WHAT YOU SHOULD DO:
Could you repeat, exactly and with no pictures, only the lines from the start of the records through the line containing "left hip: (578, 237)"?
▽
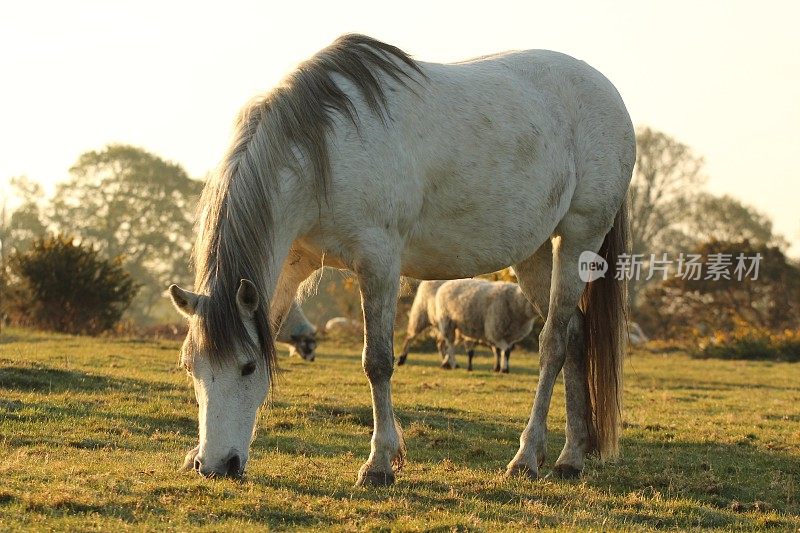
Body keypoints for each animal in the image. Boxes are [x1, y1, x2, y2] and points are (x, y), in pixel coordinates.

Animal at [167, 33, 632, 482]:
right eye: (191, 367)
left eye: (247, 367)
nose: (215, 465)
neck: (324, 147)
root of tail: (609, 94)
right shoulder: (290, 267)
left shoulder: (379, 264)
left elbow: (377, 362)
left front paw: (379, 463)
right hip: (533, 254)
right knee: (575, 335)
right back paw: (572, 456)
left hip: (578, 237)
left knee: (553, 343)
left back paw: (528, 457)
△
COMPLETED TASK:
Body keypoints for each animal in the image. Boxes are [x1, y1, x2, y2] and points are (x, y), in pixel coordinates.

Animal at [167, 33, 632, 482]:
right eye: (191, 367)
left eye: (247, 367)
nose: (215, 465)
neck: (324, 147)
root of tail: (609, 94)
right shoulder: (290, 267)
left shoulder: (379, 264)
left elbow: (377, 362)
left front paw: (379, 463)
right hip: (533, 254)
right knee: (575, 335)
right back paw: (572, 456)
left hip: (578, 237)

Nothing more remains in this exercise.